The trial of two men accused of beating a state's witness in a drug trial began Monday with testimony from the alleged victim.

The beating allegedly took place in August 2013.

John Taulbee was the first person to take the stand in the trial of Dustin C. McFadden, 23, and Garry Allen Gibson, 48. Both men are charged with aggravated battery, criminal confinement and battery resulting in serious bodily injury. The most serious crime is a Class B felony.

Taulbee testified that on the day of the attack he was working on a car for a woman and took it for a test drive. After the test drive, Taulbee, who testified for about two hours, brought the car back and was talking to the woman's boyfriend.

"We were just sitting there talking about concrete ... and then somebody came up behind me and punched me three or four times," Taulbee said.

Taulbee identified Gibson as the man who punched him in the back of the head. Taulbee said he was able to run for a short distance before being stopped by a man he did not know (and who was not charged in this case).

Taulbee said the unknown man pushed him and McFadden grabbed him by the ponytail, causing him to fall to the ground. Taulbee testified that while on the ground, each man kicked him once.

After the incident, Taulbee said he was "covered in blood" and was helped back to his apartment. From there, he was taken to King's Daughters' Hospital before being airlifted to University Hospital in Louisville.

According to the probable cause affidavit, Taulbee suffered facial fractures, a fractured nose, brain hemorrhaging and blurred vision as a result of the attack. The pain was extreme, Taulbee said.

Taulbee, who earlier had cut his thumb off in a shear press at work, said, "I'd rather have my thumb cut off again." He spent four days in the hospital.

Prosecutors said they believe the attack on Taulbee was retaliatory in nature because he testified on behalf of the state in their drug case against Chris Peelman. One of Peelman's co-defendants is the sister of McFadden and stepdaughter of Gibson.

Several references were made Monday to Taulbee being called a snitch.

Two witnesses to the attack provided different accounts of what happened. One man, who identified the defendants in a photo lineup, said Gibson hit Taulbee and McFadden grabbed his hair and punched him in the head. A female witness said there was a group of about 20 people who had taken part in the attack.

At the time of the alleged attack, McFadden and his family were having a birthday party for his stepson, a party which Taulbee is alleged to have crashed.

Josh Hershberger, McFadden's attorney, said during his opening statement that Taulbee was "rudely interrupting" the birthday party and was swearing and being rude around party guests.
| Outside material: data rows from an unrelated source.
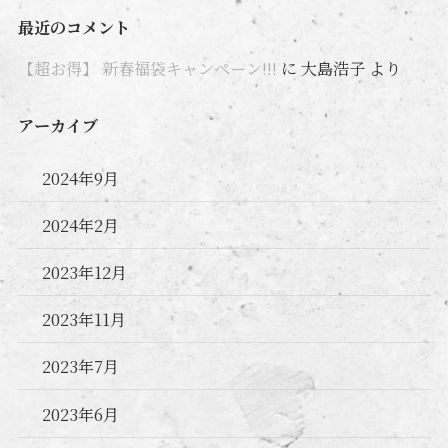
最近のコメント
【超お得】 新春福袋キャンペーン!!!
に
大島浩子
より
アーカイブ
2024年9月
2024年2月
2023年12月
2023年11月
2023年7月
2023年6月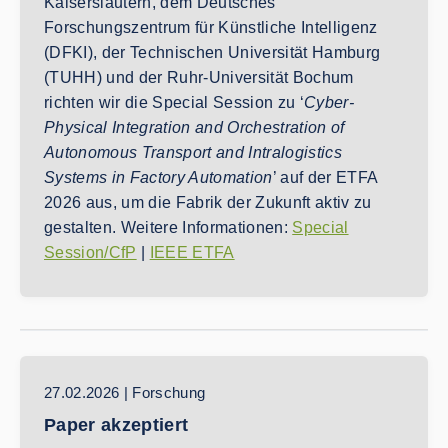
Kaiserslautern, dem Deutsches
Forschungszentrum für Künstliche Intelligenz
(DFKI), der Technischen Universität Hamburg
(TUHH) und der Ruhr-Universität Bochum
richten wir die Special Session zu ‘
Cyber-
Physical Integration and Orchestration of
Autonomous Transport and Intralogistics
Systems in Factory Automation
’ auf der ETFA
2026 aus, um die Fabrik der Zukunft aktiv zu
gestalten. Weitere Informationen:
Special
Session/CfP
|
IEEE ETFA
27.02.2026 | Forschung
Paper akzeptiert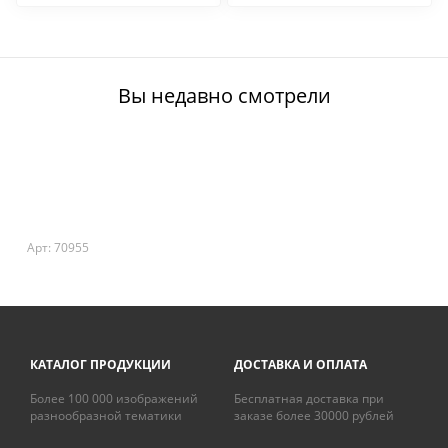
Вы недавно смотрели
Арт: 70955
КАТАЛОГ ПРОДУКЦИИ
ДОСТАВКА И ОПЛАТА
Более 100 000 изображений
Бесплатная доставка при
разнообразной тематики
заказе более 30000 рублей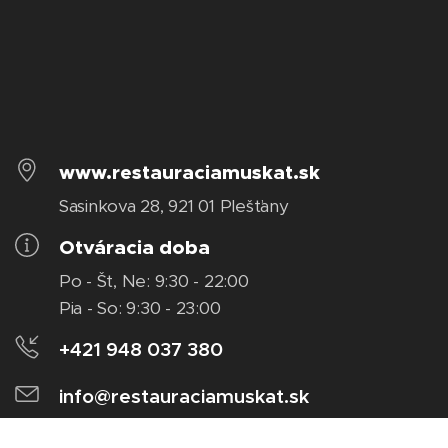
www.restauraciamuskat.sk
Sasinkova 28, 921 01 PIešťany
Otváracia doba
Po - Št, Ne: 9:30 - 22:00
Pia - So: 9:30 - 23:00
+421 948 037 380
info@restauraciamuskat.sk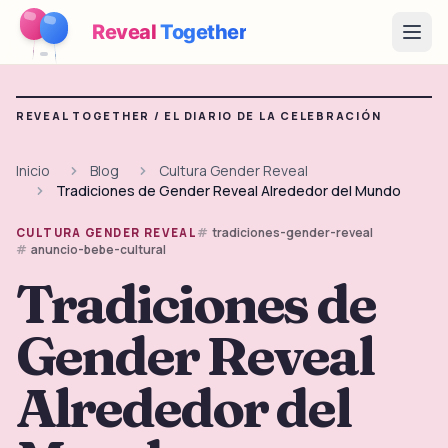
Reveal
Together
Open
Cómo Funciona
REVEAL TOGETHER /
EL DIARIO DE LA CELEBRACIÓN
Demo
Inicio
Blog
Cultura Gender Reveal
Tradiciones de Gender Reveal Alrededor del Mundo
Juegos
tradiciones-gender-reveal
CULTURA GENDER REVEAL
Blog
anuncio-bebe-cultural
Tradiciones de
Precios
Gender Reveal
Planear la fiesta
Juegos, imprimibles e ideas prácticas gratis
Alrededor del
→
Kit imprimible gratis
Gratis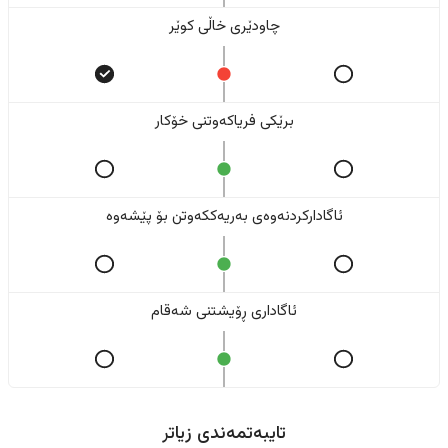
چاودێری خاڵی کوێر
برێکی فریاکەوتنی خۆکار
ئاگادارکردنەوەی بەریەککەوتن بۆ پێشەوە
ئاگاداری ڕۆیشتنی شەقام
تایبەتمەندی زیاتر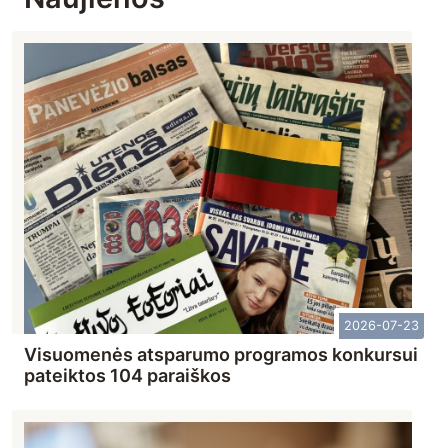
2026-07-23
Visuomenės atsparumo programos konkursui
pateiktos 104 paraiškos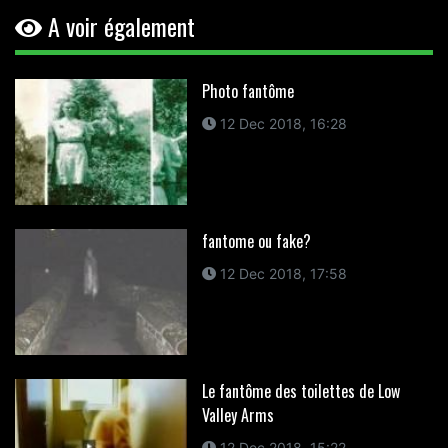
A voir également
Photo fantôme
12 Dec 2018, 16:28
fantome ou fake?
12 Dec 2018, 17:58
Le fantôme des toilettes de Low
Valley Arms
12 Dec 2018, 15:22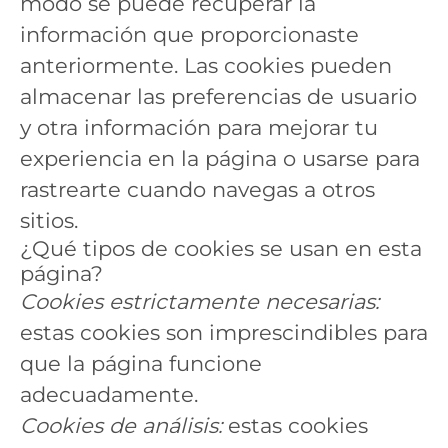
modo se puede recuperar la
información que proporcionaste
anteriormente. Las cookies pueden
almacenar las preferencias de usuario
y otra información para mejorar tu
experiencia en la página o usarse para
rastrearte cuando navegas a otros
sitios.
¿Qué tipos de cookies se usan en esta
página?
Cookies estrictamente necesarias:
estas cookies son imprescindibles para
que la página funcione
adecuadamente.
Cookies de análisis:
estas cookies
Taulbee left the party, Hershberger said, and McFadden stayed behind.

"He didn't participate in a battery," Hershberger said. "He participated in a birthday party."

Stephen Beardsley, Gibson's attorney, agreed that Taulbee had been an instigator in the situation, even going so far as saying Taulbee had gained "swagger" by becoming friends with police officers. Beardsley said Taulbee came over and told people he had the right to spoil the party because of his friends in the police department.

The prosecution is expected to wrap up its case Wednesday, with the defense likely to finish on Thursday.